### Tarea
En el texto sobre la penetración en soldadura, ¿por qué conviene hacer un bisel en las piezas de materiales gruesos? Responde en una a tres oraciones.

### Fragmento para leer
------------------------------------------------

Lograr una buena penetración es fundamental para obtener una unión fuerte, resistente y segura. Si la soldadura no penetra lo suficiente, la unión puede romperse con facilidad aunque el cordón se vea bien por fuera.
Estas son las formas más comunes de mejorar la penetración:
- Aumentar el amperaje dentro del rango recomendado para el electrodo o proceso de soldadura.
- Reducir la velocidad de avance, permitiendo que el calor llegue mejor al interior de la unión.
- Mantener un arco corto, ya que un arco demasiado largo disminuye la concentración del calor.
- Limpiar bien el material, eliminando óxido, pintura, grasa y suciedad que dificultan la fusión.
En materiales gruesos es muy importante preparar correctamente las piezas. Para ello se realiza un bisel, que consiste en rebajar los bordes de las piezas formando un ángulo. Este espacio permite que el metal de aporte penetre hasta la raíz de la unión, logrando una soldadura mucho más resistente que si se soldara sobre bordes rectos.
También es importante utilizar el diámetro de electrodo adecuado y, cuando el espesor es grande, realizar varias pasadas en lugar de intentar rellenar toda la unión con un solo cordón.
Una buena penetración no depende de un solo factor, sino de la combinación entre amperaje, técnica, preparación del material y correcta configuración de la soldadura.

------------------------------------------------

### Material de consulta
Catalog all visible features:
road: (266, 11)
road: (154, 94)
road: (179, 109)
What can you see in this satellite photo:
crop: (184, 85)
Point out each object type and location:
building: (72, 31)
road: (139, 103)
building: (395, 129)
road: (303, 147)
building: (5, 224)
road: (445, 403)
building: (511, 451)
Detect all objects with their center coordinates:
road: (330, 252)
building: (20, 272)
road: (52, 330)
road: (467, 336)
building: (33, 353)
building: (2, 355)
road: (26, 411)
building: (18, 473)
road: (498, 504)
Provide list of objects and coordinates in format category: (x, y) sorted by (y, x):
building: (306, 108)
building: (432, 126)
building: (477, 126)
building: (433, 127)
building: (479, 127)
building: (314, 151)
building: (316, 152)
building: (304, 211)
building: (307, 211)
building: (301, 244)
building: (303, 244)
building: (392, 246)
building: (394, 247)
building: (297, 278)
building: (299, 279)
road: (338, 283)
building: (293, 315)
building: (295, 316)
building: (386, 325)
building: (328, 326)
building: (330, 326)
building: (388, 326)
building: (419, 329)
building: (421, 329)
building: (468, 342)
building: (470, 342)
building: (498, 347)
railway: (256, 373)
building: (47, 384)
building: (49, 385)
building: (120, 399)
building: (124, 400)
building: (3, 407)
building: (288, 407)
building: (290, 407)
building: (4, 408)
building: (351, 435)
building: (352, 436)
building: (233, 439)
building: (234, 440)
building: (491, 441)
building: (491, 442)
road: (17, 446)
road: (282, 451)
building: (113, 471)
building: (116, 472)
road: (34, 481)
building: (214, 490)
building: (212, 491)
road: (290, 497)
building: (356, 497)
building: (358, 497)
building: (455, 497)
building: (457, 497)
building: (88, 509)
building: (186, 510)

------------------------------------------------

### Respuesta
El bisel rebaja los bordes de las piezas formando un ángulo, y ese espacio permite que el metal de aporte penetre hasta la raíz de la unión. Así se consigue una soldadura mucho más resistente que si se soldara sobre bordes rectos.